(Items listed in a dataset)
╭──

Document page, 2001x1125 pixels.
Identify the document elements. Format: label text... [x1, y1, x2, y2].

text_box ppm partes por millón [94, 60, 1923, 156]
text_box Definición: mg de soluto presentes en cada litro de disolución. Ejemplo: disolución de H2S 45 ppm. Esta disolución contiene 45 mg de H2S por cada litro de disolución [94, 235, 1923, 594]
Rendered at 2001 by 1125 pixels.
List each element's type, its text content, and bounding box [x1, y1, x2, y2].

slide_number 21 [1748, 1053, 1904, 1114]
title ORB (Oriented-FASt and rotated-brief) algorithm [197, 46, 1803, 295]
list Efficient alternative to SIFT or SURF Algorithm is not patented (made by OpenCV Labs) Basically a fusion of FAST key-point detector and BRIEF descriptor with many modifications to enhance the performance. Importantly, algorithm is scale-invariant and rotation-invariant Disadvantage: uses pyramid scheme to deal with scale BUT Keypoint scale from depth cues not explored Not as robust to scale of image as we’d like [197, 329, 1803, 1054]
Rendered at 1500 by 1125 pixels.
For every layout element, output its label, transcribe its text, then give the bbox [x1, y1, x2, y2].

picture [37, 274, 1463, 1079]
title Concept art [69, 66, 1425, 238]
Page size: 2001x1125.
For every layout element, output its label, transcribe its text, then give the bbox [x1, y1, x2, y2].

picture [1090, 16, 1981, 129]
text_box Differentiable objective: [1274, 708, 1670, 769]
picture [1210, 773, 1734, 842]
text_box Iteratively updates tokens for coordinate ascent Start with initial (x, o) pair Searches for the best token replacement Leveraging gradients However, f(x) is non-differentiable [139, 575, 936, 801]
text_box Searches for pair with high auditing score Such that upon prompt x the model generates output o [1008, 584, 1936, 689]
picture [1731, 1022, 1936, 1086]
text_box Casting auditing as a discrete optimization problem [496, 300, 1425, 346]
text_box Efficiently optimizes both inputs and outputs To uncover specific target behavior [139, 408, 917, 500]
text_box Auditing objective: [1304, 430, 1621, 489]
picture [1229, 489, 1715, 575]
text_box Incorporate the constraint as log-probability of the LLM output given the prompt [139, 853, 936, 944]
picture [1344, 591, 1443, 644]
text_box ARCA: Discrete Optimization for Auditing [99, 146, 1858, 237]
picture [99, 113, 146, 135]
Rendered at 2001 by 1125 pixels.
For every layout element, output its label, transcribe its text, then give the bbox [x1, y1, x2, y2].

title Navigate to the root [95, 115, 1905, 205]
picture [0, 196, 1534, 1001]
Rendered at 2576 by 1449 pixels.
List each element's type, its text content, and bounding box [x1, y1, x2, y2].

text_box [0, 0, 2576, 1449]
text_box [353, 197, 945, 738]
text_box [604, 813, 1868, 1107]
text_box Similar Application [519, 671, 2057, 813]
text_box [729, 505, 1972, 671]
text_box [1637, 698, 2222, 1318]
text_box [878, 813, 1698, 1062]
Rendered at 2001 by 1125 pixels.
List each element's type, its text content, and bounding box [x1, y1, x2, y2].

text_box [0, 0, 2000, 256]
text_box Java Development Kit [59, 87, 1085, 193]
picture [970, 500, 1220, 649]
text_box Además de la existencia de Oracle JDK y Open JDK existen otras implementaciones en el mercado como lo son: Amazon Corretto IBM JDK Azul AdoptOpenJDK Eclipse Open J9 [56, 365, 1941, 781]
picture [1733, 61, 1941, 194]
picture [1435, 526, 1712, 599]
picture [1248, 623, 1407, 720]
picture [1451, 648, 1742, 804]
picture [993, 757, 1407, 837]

╰──

● YOUR OBJECTIVE:
Every entry should be printed again exactly as written.

● ANSWER SECTION:
Document page, 2001x1125 pixels.
Identify the document elements. Format: label text... [x1, y1, x2, y2].

text_box ppm partes por millón [94, 60, 1923, 156]
text_box Definición: mg de soluto presentes en cada litro de disolución. Ejemplo: disolución de H2S 45 ppm. Esta disolución contiene 45 mg de H2S por cada litro de disolución [94, 235, 1923, 594]
Rendered at 2001 by 1125 pixels.
List each element's type, its text content, and bounding box [x1, y1, x2, y2].

slide_number 21 [1748, 1053, 1904, 1114]
title ORB (Oriented-FASt and rotated-brief) algorithm [197, 46, 1803, 295]
list Efficient alternative to SIFT or SURF Algorithm is not patented (made by OpenCV Labs) Basically a fusion of FAST key-point detector and BRIEF descriptor with many modifications to enhance the performance. Importantly, algorithm is scale-invariant and rotation-invariant Disadvantage: uses pyramid scheme to deal with scale BUT Keypoint scale from depth cues not explored Not as robust to scale of image as we’d like [197, 329, 1803, 1054]
Rendered at 1500 by 1125 pixels.
For every layout element, output its label, transcribe its text, then give the bbox [x1, y1, x2, y2].

picture [37, 274, 1463, 1079]
title Concept art [69, 66, 1425, 238]
Page size: 2001x1125.
For every layout element, output its label, transcribe its text, then give the bbox [x1, y1, x2, y2].

picture [1090, 16, 1981, 129]
text_box Differentiable objective: [1274, 708, 1670, 769]
picture [1210, 773, 1734, 842]
text_box Iteratively updates tokens for coordinate ascent Start with initial (x, o) pair Searches for the best token replacement Leveraging gradients However, f(x) is non-differentiable [139, 575, 936, 801]
text_box Searches for pair with high auditing score Such that upon prompt x the model generates output o [1008, 584, 1936, 689]
picture [1731, 1022, 1936, 1086]
text_box Casting auditing as a discrete optimization problem [496, 300, 1425, 346]
text_box Efficiently optimizes both inputs and outputs To uncover specific target behavior [139, 408, 917, 500]
text_box Auditing objective: [1304, 430, 1621, 489]
picture [1229, 489, 1715, 575]
text_box Incorporate the constraint as log-probability of the LLM output given the prompt [139, 853, 936, 944]
picture [1344, 591, 1443, 644]
text_box ARCA: Discrete Optimization for Auditing [99, 146, 1858, 237]
picture [99, 113, 146, 135]
Rendered at 2001 by 1125 pixels.
For every layout element, output its label, transcribe its text, then give the bbox [x1, y1, x2, y2].

title Navigate to the root [95, 115, 1905, 205]
picture [0, 196, 1534, 1001]
Rendered at 2576 by 1449 pixels.
List each element's type, its text content, and bounding box [x1, y1, x2, y2].

text_box [0, 0, 2576, 1449]
text_box [353, 197, 945, 738]
text_box [604, 813, 1868, 1107]
text_box Similar Application [519, 671, 2057, 813]
text_box [729, 505, 1972, 671]
text_box [1637, 698, 2222, 1318]
text_box [878, 813, 1698, 1062]
Rendered at 2001 by 1125 pixels.
List each element's type, its text content, and bounding box [x1, y1, x2, y2].

text_box [0, 0, 2000, 256]
text_box Java Development Kit [59, 87, 1085, 193]
picture [970, 500, 1220, 649]
text_box Además de la existencia de Oracle JDK y Open JDK existen otras implementaciones en el mercado como lo son: Amazon Corretto IBM JDK Azul AdoptOpenJDK Eclipse Open J9 [56, 365, 1941, 781]
picture [1733, 61, 1941, 194]
picture [1435, 526, 1712, 599]
picture [1248, 623, 1407, 720]
picture [1451, 648, 1742, 804]
picture [993, 757, 1407, 837]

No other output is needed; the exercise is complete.